Collected data:

=-=-=-=-=

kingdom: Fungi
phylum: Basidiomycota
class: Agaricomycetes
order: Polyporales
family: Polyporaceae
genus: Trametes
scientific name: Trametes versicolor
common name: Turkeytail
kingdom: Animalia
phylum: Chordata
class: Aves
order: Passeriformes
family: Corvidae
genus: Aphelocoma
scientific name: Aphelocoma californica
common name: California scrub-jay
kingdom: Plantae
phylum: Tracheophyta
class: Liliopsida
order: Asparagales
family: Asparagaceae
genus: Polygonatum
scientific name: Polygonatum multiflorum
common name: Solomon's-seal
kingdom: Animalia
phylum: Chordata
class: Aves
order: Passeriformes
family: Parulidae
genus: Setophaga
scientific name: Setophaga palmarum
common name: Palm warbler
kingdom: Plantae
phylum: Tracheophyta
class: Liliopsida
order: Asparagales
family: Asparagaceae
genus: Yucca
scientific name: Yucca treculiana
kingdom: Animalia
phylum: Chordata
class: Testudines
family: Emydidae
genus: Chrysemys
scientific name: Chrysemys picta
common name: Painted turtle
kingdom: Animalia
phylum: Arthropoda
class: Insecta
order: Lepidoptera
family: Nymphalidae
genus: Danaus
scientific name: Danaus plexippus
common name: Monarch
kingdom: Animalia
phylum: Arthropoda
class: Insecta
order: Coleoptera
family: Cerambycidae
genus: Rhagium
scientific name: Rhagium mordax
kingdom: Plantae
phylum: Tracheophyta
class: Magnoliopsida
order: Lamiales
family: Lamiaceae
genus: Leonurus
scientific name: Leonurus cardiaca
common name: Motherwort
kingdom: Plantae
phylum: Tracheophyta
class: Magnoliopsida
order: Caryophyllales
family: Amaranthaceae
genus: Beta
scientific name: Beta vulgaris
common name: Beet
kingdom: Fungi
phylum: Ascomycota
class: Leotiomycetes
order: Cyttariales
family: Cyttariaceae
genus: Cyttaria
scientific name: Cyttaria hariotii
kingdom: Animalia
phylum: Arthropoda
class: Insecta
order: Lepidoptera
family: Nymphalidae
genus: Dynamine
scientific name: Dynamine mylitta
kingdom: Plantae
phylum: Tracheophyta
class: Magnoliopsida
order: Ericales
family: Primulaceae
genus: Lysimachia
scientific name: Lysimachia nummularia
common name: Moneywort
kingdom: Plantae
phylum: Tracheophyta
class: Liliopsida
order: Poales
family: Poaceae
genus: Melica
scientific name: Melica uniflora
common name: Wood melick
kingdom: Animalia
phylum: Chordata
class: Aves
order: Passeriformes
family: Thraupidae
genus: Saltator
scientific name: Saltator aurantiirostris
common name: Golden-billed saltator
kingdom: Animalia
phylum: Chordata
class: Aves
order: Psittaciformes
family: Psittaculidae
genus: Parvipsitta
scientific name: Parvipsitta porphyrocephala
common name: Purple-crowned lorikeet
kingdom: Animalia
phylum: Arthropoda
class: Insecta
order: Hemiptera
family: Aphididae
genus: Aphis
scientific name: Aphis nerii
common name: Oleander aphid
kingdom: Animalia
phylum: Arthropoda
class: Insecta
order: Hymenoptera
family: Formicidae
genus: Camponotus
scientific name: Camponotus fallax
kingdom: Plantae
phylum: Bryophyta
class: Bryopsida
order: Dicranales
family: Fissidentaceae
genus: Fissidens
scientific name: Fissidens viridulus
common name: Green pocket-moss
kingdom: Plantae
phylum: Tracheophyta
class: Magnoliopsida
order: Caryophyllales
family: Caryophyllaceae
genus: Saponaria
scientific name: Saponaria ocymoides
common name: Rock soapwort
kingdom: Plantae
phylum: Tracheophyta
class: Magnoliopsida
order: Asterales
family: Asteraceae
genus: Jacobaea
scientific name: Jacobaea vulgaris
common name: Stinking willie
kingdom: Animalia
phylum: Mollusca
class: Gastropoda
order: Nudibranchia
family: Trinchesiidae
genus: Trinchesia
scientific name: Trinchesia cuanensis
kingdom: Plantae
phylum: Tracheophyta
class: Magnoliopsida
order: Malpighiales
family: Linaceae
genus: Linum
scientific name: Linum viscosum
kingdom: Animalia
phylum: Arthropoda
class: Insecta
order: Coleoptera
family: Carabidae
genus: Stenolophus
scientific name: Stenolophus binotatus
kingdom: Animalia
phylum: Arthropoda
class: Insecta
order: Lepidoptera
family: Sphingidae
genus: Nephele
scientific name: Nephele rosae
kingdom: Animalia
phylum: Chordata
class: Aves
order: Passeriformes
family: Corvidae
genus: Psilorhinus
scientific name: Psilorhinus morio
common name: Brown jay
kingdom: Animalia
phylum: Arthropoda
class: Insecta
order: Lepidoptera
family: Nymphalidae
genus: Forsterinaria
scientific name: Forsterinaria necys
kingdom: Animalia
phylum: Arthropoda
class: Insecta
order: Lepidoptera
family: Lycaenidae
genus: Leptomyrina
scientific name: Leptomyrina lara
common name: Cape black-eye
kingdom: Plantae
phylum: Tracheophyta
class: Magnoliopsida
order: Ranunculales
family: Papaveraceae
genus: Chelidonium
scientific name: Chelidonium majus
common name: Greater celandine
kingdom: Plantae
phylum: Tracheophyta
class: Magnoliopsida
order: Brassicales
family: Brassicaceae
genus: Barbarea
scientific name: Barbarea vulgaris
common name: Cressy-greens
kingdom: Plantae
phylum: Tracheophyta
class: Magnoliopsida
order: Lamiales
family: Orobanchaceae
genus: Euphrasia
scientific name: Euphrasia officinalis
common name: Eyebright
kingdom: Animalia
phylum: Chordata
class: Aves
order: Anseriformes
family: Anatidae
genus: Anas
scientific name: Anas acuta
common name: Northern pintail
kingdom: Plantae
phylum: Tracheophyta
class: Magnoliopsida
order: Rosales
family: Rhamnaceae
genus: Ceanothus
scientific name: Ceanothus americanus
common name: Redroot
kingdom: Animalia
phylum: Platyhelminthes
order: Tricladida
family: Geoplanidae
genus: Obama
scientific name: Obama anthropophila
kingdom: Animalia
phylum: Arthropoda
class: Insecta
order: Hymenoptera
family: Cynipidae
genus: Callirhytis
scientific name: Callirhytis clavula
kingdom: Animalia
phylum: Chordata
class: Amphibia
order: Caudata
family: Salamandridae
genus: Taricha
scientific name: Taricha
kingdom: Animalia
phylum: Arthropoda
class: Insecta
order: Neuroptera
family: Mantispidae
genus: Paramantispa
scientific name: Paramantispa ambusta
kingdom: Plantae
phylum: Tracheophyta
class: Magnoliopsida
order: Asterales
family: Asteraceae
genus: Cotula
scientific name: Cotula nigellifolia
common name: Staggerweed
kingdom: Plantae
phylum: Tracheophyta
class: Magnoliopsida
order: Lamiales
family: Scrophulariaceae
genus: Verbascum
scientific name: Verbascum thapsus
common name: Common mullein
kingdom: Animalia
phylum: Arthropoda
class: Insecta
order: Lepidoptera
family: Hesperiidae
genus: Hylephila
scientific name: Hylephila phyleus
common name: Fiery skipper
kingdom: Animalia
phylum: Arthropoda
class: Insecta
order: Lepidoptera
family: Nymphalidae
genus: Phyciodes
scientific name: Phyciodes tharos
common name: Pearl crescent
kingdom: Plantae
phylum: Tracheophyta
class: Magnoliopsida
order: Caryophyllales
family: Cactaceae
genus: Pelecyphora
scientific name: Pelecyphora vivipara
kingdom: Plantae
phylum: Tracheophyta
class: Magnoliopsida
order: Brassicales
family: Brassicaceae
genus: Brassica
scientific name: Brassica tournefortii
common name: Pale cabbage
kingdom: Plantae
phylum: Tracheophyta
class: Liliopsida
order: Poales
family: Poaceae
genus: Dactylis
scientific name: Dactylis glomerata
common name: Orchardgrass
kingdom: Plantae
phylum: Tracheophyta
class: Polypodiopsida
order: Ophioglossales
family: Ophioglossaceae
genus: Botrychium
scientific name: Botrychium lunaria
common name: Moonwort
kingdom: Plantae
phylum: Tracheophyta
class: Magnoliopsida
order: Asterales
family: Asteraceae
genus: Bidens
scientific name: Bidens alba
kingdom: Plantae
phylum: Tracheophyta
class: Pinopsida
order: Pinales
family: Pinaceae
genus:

=-=-=-=-=

# EXERCISE AIM
Please arrange the listing from the line with "scientific name: Jacobaea vulgaris" to the line with "scientific name: Chelidonium majus" as a two-column CSV headed field and value. Give one row per line, with each entry in its own quoted field and any line breaks replaced by spaces.

# EXPECTED OUTPUT
field,value
"scientific name:","Jacobaea vulgaris"
"common name:","Stinking willie"
"kingdom:","Animalia"
"phylum:","Mollusca"
"class:","Gastropoda"
"order:","Nudibranchia"
"family:","Trinchesiidae"
"genus:","Trinchesia"
"scientific name:","Trinchesia cuanensis"
"kingdom:","Plantae"
"phylum:","Tracheophyta"
"class:","Magnoliopsida"
"order:","Malpighiales"
"family:","Linaceae"
"genus:","Linum"
"scientific name:","Linum viscosum"
"kingdom:","Animalia"
"phylum:","Arthropoda"
"class:","Insecta"
"order:","Coleoptera"
"family:","Carabidae"
"genus:","Stenolophus"
"scientific name:","Stenolophus binotatus"
"kingdom:","Animalia"
"phylum:","Arthropoda"
"class:","Insecta"
"order:","Lepidoptera"
"family:","Sphingidae"
"genus:","Nephele"
"scientific name:","Nephele rosae"
"kingdom:","Animalia"
"phylum:","Chordata"
"class:","Aves"
"order:","Passeriformes"
"family:","Corvidae"
"genus:","Psilorhinus"
"scientific name:","Psilorhinus morio"
"common name:","Brown jay"
"kingdom:","Animalia"
"phylum:","Arthropoda"
"class:","Insecta"
"order:","Lepidoptera"
"family:","Nymphalidae"
"genus:","Forsterinaria"
"scientific name:","Forsterinaria necys"
"kingdom:","Animalia"
"phylum:","Arthropoda"
"class:","Insecta"
"order:","Lepidoptera"
"family:","Lycaenidae"
"genus:","Leptomyrina"
"scientific name:","Leptomyrina lara"
"common name:","Cape black-eye"
"kingdom:","Plantae"
"phylum:","Tracheophyta"
"class:","Magnoliopsida"
"order:","Ranunculales"
"family:","Papaveraceae"
"genus:","Chelidonium"
"scientific name:","Chelidonium majus"